Task directions:
So long as no pictures are carried over, output the records below exactly.
◆ ◆ ◆ ◆ ◆ ◆ ◆
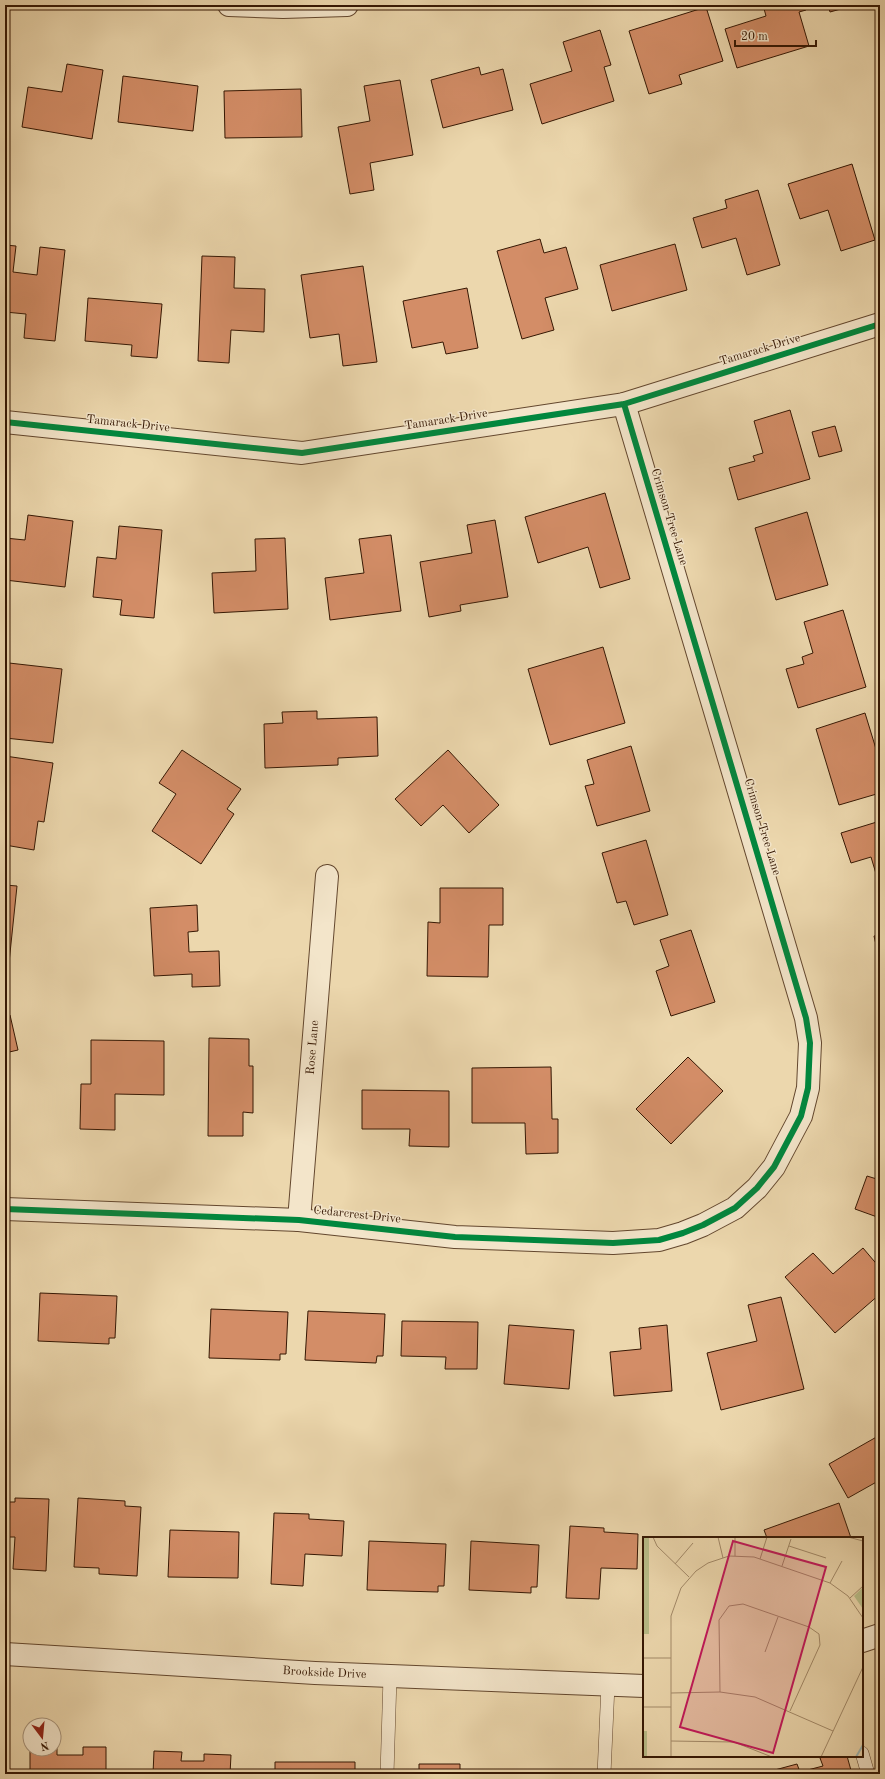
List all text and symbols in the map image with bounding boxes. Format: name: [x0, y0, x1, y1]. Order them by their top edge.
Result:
scale bar: [735, 22, 816, 48]
text: 20 m: [741, 31, 768, 43]
street label: Tamarack Drive: [718, 332, 802, 368]
street label: Tamarack Drive: [404, 407, 489, 432]
street label: Tamarack Drive: [86, 414, 171, 434]
street label: Crimson Tree Lane: [649, 467, 690, 567]
street label: Crimson Tree Lane: [742, 777, 783, 877]
street label: Rose Lane: [305, 1019, 321, 1075]
street label: Cedarcrest Drive: [313, 1204, 402, 1226]
inset map: [643, 1537, 863, 1757]
street label: Brookside Drive: [282, 1665, 367, 1681]
north arrow: [22, 1717, 62, 1757]
text: N: [38, 1739, 50, 1752]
◆ ◆ ◆ ◆ ◆ ◆ ◆
Solution below:
List all text and symbols in the map image with bounding boxes. Format: name: [x0, y0, x1, y1]. Order them by their top edge.
Result:
scale bar: [735, 22, 816, 48]
text: 20 m: [741, 31, 768, 43]
street label: Tamarack Drive: [718, 332, 802, 368]
street label: Tamarack Drive: [404, 407, 489, 432]
street label: Tamarack Drive: [86, 414, 171, 434]
street label: Crimson Tree Lane: [649, 467, 690, 567]
street label: Crimson Tree Lane: [742, 777, 783, 877]
street label: Rose Lane: [305, 1019, 321, 1075]
street label: Cedarcrest Drive: [313, 1204, 402, 1226]
inset map: [643, 1537, 863, 1757]
street label: Brookside Drive: [282, 1665, 367, 1681]
north arrow: [22, 1717, 62, 1757]
text: N: [38, 1739, 50, 1752]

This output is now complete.